Translated by Howard Goldblatt
2011, 250 pages
ISBN 978-0-9836599-2-1 Paper $23.00
ISBN 978-0-9836599-3-8 Cloth $45.00
Popular TV host Yan Shouyi has it all: A great job, a loyal wife and a beautiful young lover. It all begins to unravel when he accidently leaves his cellphone at home one fateful day. Cell Phone is part comedy, part romance and part social commentary on the changing nature of Chinese society and the impact of technology on relationships. Beginning in 1968 in the protagonist’s childhood rural hometown, Liu’s fast-paced, contemporary tale takes us into the complicated family and social relationships of Yan Shouyi, telling a tale of friendship, love and betrayal. The cellphone becomes the “grenade” in this tale that dramatically “detonates” in the life of the main character—a telling tale in a country which is the largest user of mobile phones in the world. The book closes with an epilogue set decades earlier when communications were primitive and unreliable, but with remarkable similarities to the problems and pitfalls of the communication age illustrated in Liu’s modern-day story.

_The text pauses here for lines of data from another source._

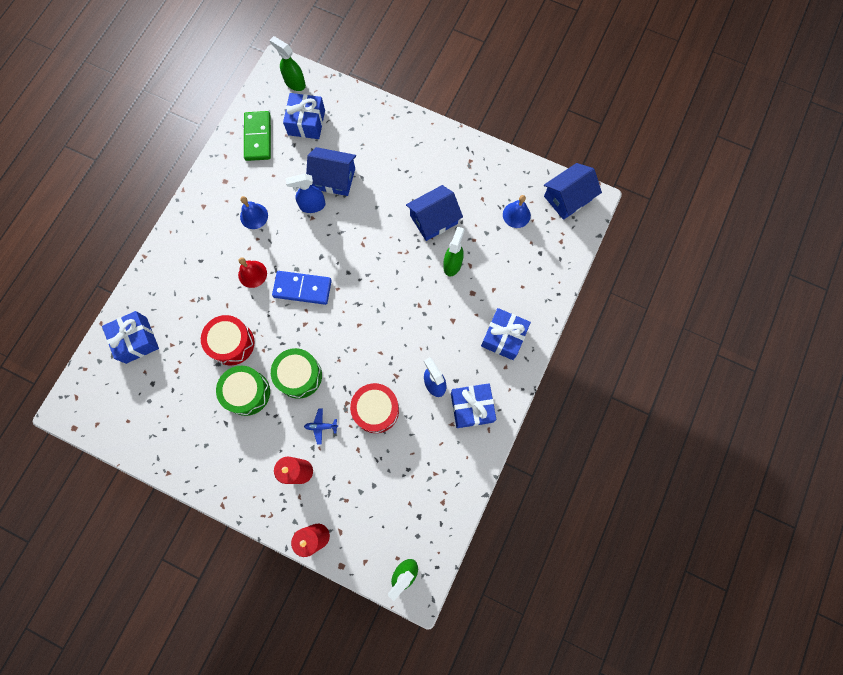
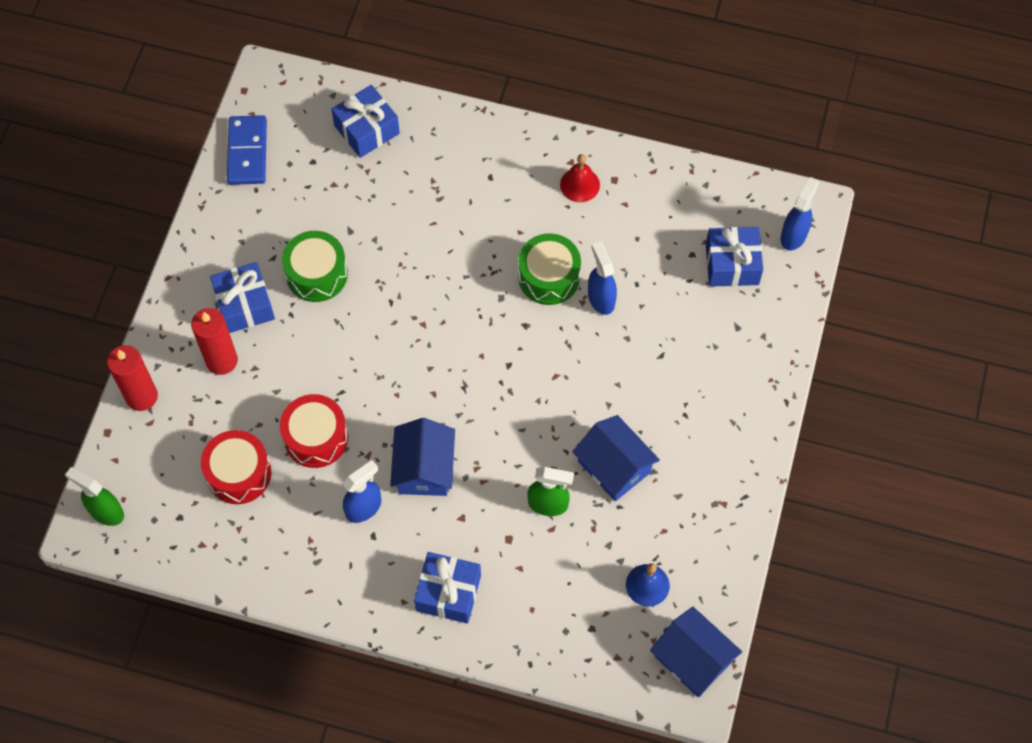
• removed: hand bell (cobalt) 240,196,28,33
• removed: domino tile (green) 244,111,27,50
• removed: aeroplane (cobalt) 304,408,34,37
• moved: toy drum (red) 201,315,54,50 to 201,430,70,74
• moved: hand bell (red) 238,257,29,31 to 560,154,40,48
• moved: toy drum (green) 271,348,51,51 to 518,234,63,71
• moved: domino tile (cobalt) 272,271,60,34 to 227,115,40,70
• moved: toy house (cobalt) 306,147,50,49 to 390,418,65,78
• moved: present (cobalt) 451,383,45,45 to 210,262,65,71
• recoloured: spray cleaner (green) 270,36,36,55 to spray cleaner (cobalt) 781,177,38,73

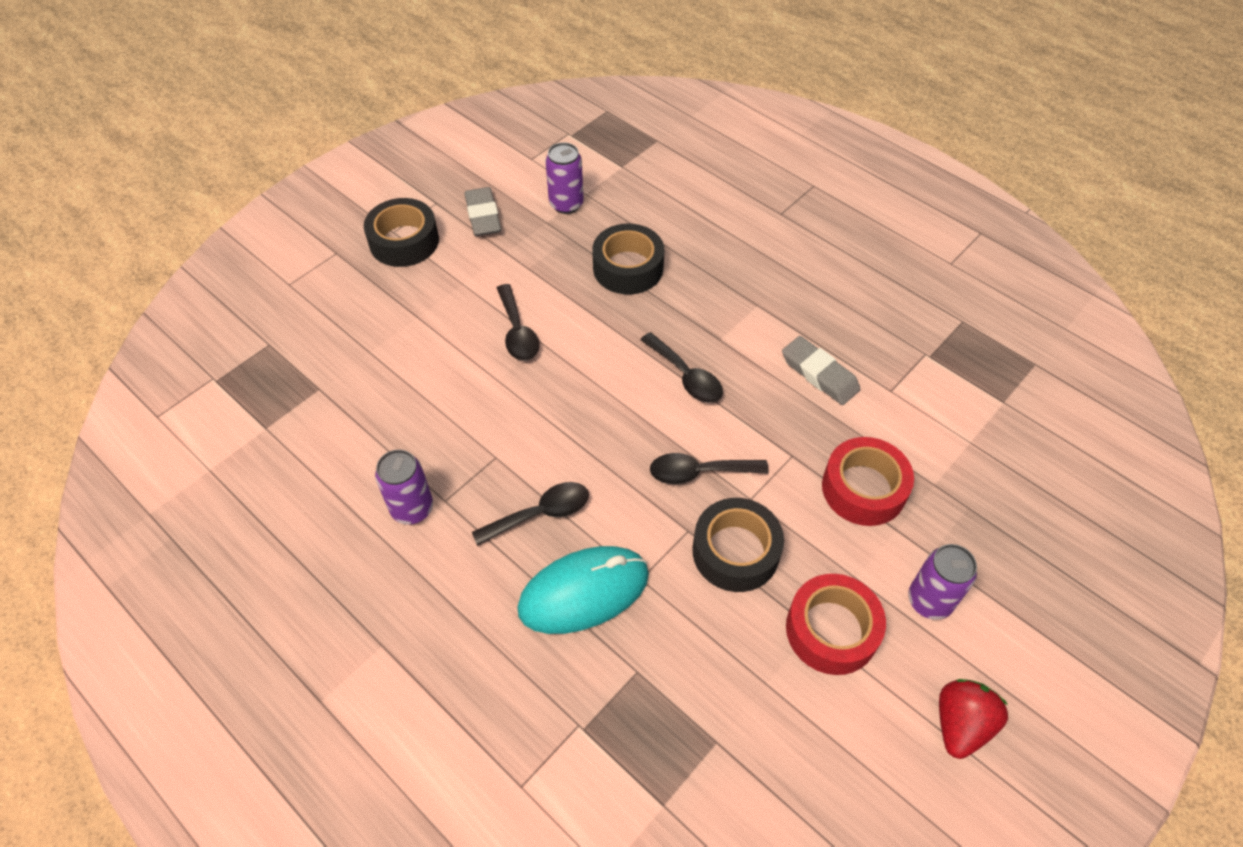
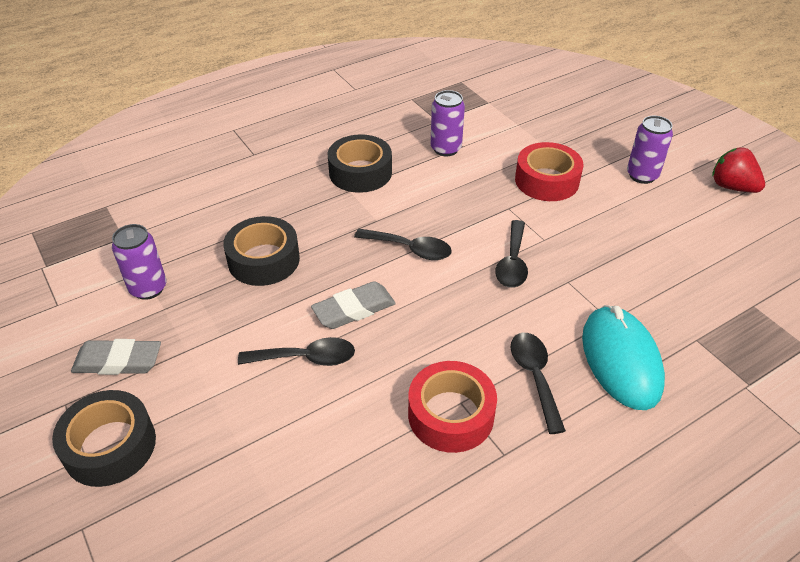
• moved: tin (purple) 375,450,58,75 to 430,90,35,66
• moved: sticky tape (ebony) 693,498,91,94 to 327,134,65,59
• moved: gum eraser (grey) 782,336,78,69 to 311,281,85,48
• moved: sticky tape (red) 786,574,100,101 to 408,361,89,92
• turned: tablespoon (ebony) 640,332,83,71 = 354,229,98,31 45 degrees clockwise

The film adaptation of Cell Phone, a smashing success in China, was produced by filmmaker Feng Xiaogang and called his best film ever. The press following the movie told stories of wives across China checking their husband’s cell phones after seeing the film. Readers will thoroughly enjoy Liu Zhenyun’s first novel for the English speaking market.
Born in 1958, Liu Zhenyun, author of Chicken Feathers Everywhere and Reams of Rubbish, has earned a reputation over the past two decades as one of the most serious and dedicated practitioners of realist fiction of his generation. His latest novel is One Word Matches a Thousand.

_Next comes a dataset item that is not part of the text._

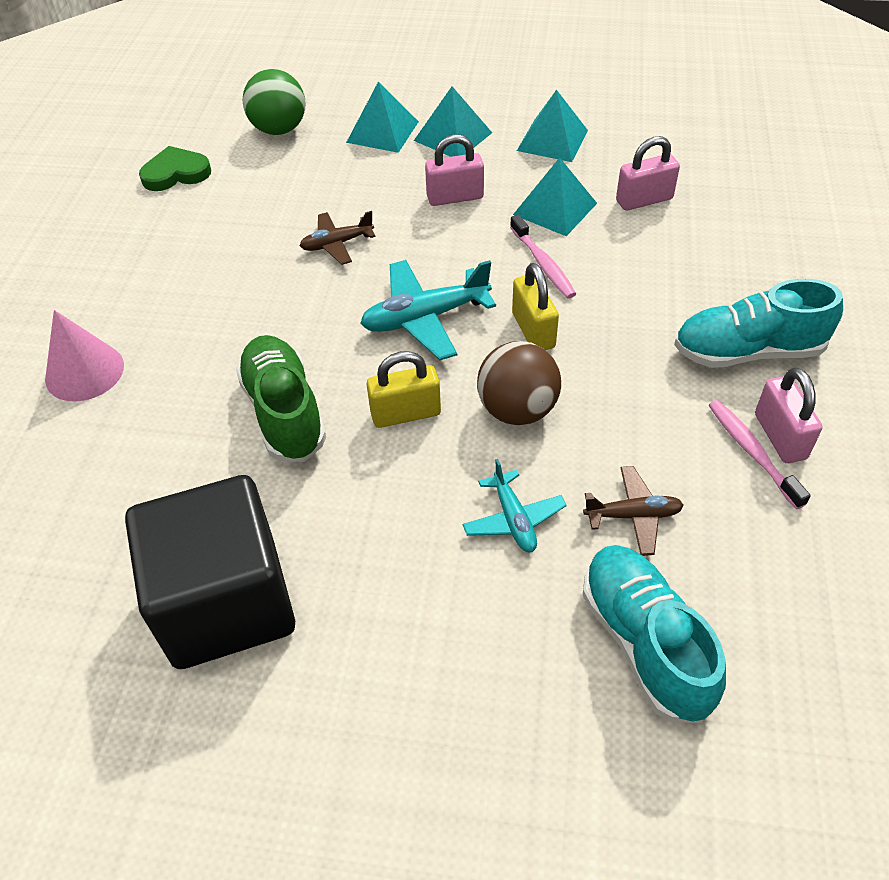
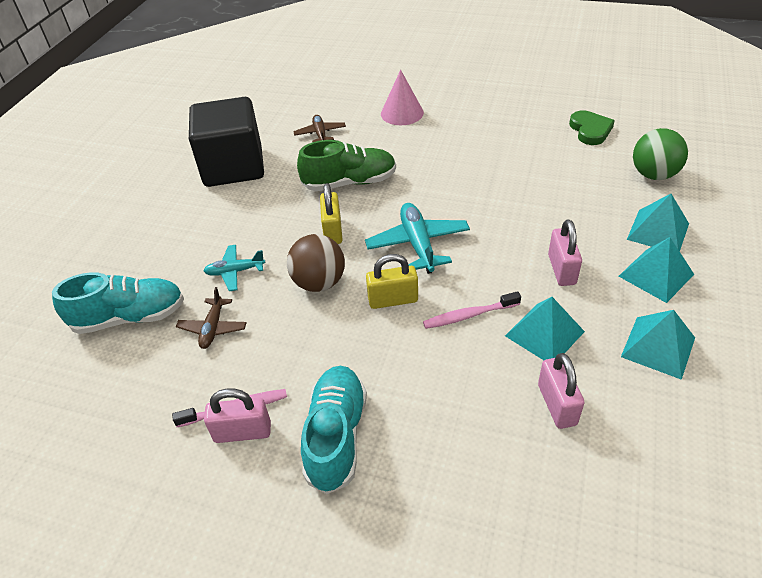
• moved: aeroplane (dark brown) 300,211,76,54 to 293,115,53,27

Howard Goldblatt is Research Professor at the University of Notre Dame, where he directs the Center for Asian Studies. Among his many acclaimed translations are Wolf Totem by Jiang Rong, winner of the 2008 Man Asian Prize, Life and Death Are Wearing Me Out by Mo Yan, recipient of the 2012 Nobel Prize for Literature and the 2009 Newman Prize, and Su Tong’s Boat of Redemption, winner of the 2010 Man Asian Prize.